Taylor Swift's song "Shake It Off" debuted at No. 1 on the Billboard 100 charts in September 2014 and stayed on the chart for 50 consecutive weeks. The tune won the People's Choice Award for Favorite Song in 2015, sold over nine million copies, and was nominated for three Grammys. In addition, the video to the song has pulled in over 2.3 billion views since 2014.
With the staggering success of Swift's song, it's not surprising that the hitmaker is a prime target for lawsuits, which is why she is facing the possibility of more time in a courtroom if the songwriters behind 3LW's 2001 song "Playas Gon' Play" have their way. Sean Hall and Nathan Butler, who wrote the lyrics to the song, claim that Taylor Swift took a portion of their lyrics to use for "Shake It Off":
The playas gon' play
Them haters gonna hate
Whether or not the lyrical similarity is a coincidence, this isn't the first time that a songwriter has tried to get a piece of pie with Swift's blockbuster hit. In 2014, Jesse Braham sued the singer for $42 million, claiming she had lifted the lyrics for "Shake It Off" from his song, "Haters Gonna Hate." Braham said Swift's hook was the same as his, and without his song, hers would not exist.
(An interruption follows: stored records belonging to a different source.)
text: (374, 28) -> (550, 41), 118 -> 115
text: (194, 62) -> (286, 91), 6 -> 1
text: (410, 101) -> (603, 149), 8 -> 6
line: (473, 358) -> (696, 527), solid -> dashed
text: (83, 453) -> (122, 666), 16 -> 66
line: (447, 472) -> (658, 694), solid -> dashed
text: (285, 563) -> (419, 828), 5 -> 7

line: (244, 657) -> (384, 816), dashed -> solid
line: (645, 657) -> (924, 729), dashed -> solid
A judge, however, didn't see Braham's point of view and dismissed his case, hilariously using some of Swift's own lyrics:
"At present, the Court is not saying that Braham can never, ever, ever get his case back in court. But, for now, we have got problems, and the Court is not sure Braham can solve them. As currently drafted, the Complaint has a blank space—one that requires Braham to do more than write his name. And, upon consideration of the Court's explanation ... Braham may discover that mere pleading Band-Aids will not fix the bullet holes in his case. At least for the moment, Defendants have shaken off this lawsuit."
Hall and Butler are suing Swift for the same verbiage, alleging that "the combination of playas/players playing along with hatas/haters hating may seem like common parlance today, however, in 2001 it was completely original and unique. Indeed, the combination had not been used in popular culture prior to plaintiffs' original use."
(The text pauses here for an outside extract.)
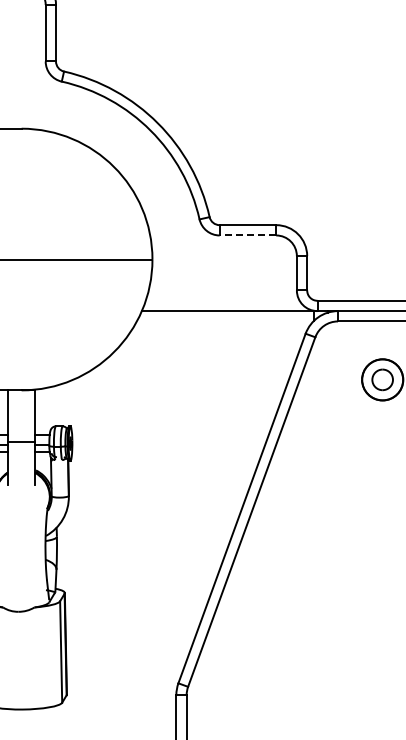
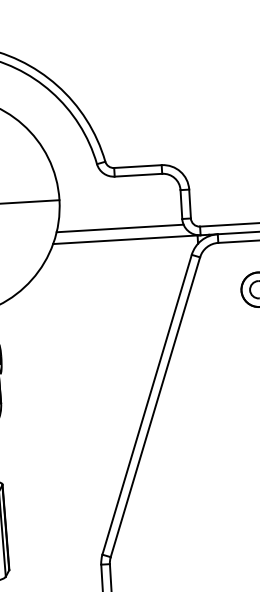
line: (247, 235) -> (138, 175), dashed -> solid
line: (222, 297) -> (120, 228), added

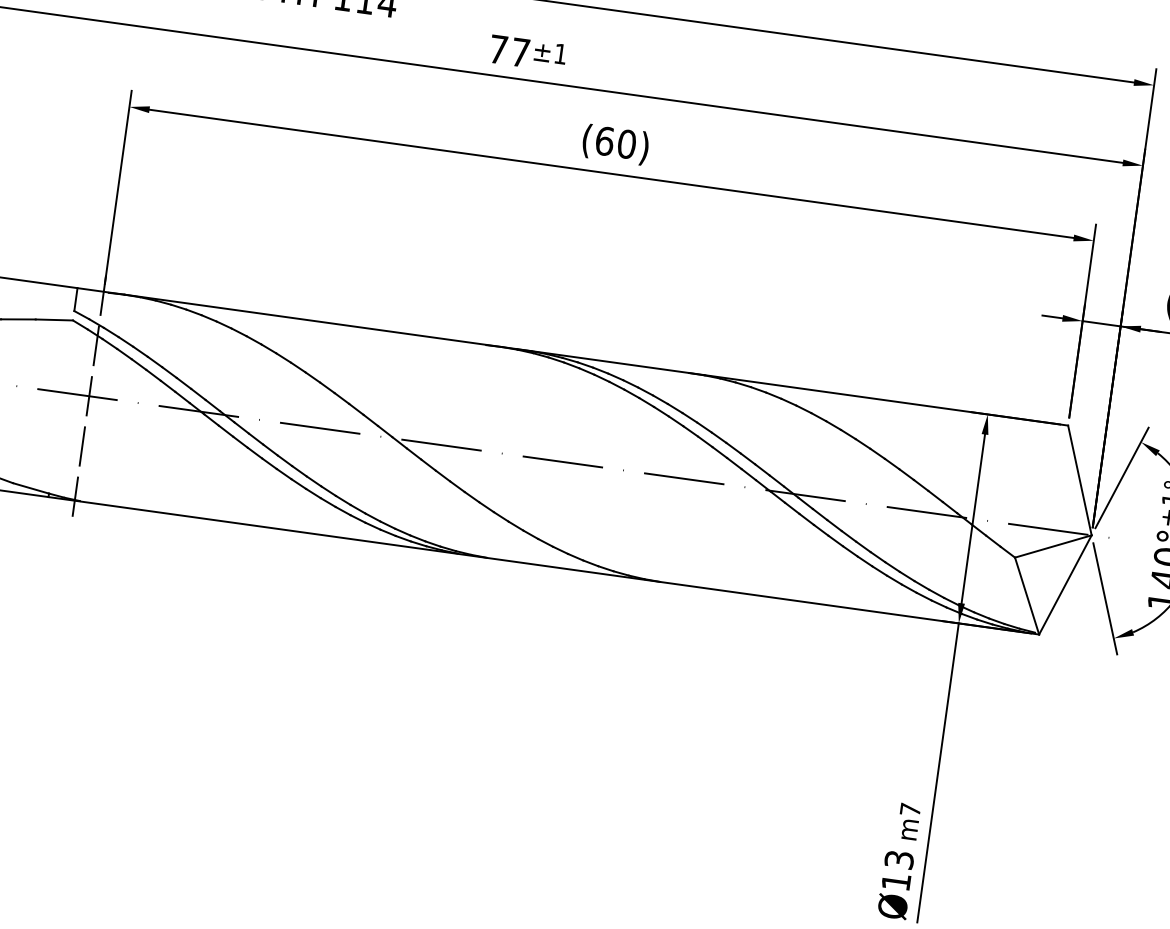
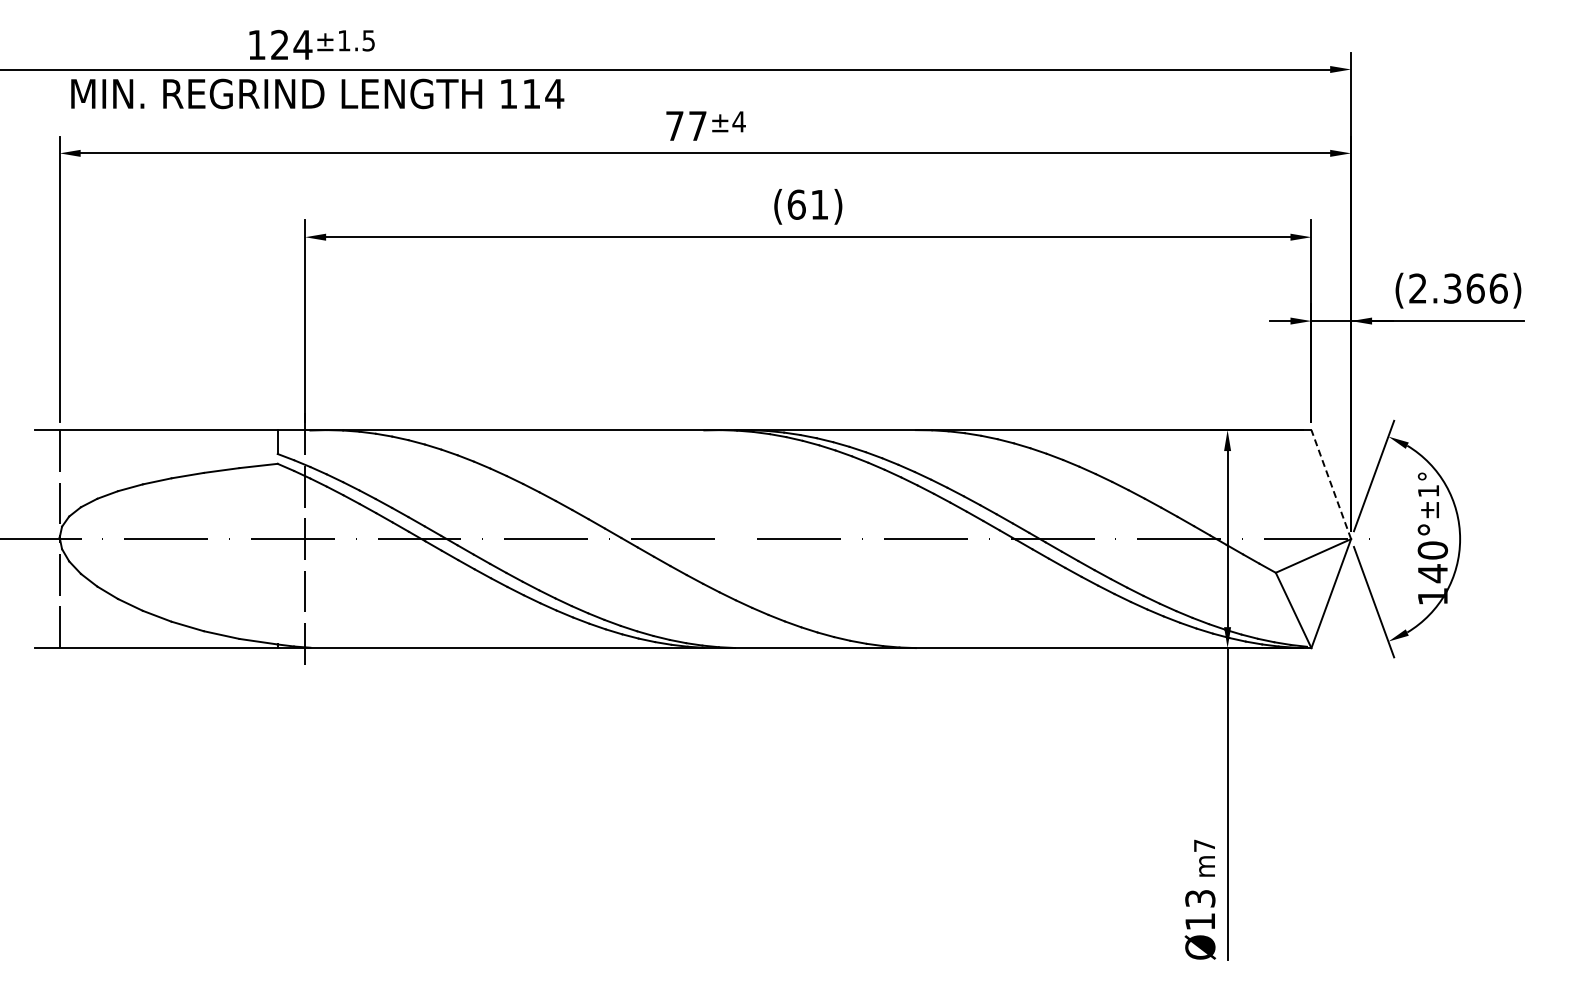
text: (560, 53) -> (738, 121), ±1 -> ±4
text: (626, 143) -> (819, 204), (60) -> (61)
line: (1080, 480) -> (1331, 484), solid -> dashed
The songwriters contend that their lyrics count for 20% of Swift's song, and therefore, they are entitled to compensation — although the lawsuit did not specify an exact amount like Braham's.
It didn't take long for a representative for Taylor Swift to call the lawsuit an attempt to snatch a fistful of money:
"This is a ridiculous claim and nothing more than a money grab. The law is simple and clear. They do not have a case."
Kevin Rieffel, Chief Counsel for Patent Consulting Services at TechPats — who has written on the copyright issues surrounding the song — offers examples of artists that have used the similar phrasing in the past:
"Asking the court to acknowledge someone’s alleged ownership of such phrases would be akin to claiming ownership of 'c’est la vie,' 'that’s life,' or 'que sera' and eliminating them from every song."
If this lawsuit gets dismissed, perhaps Swift won't have to worry about future claims of infringement for awhile — at least, not for "Shake It Off."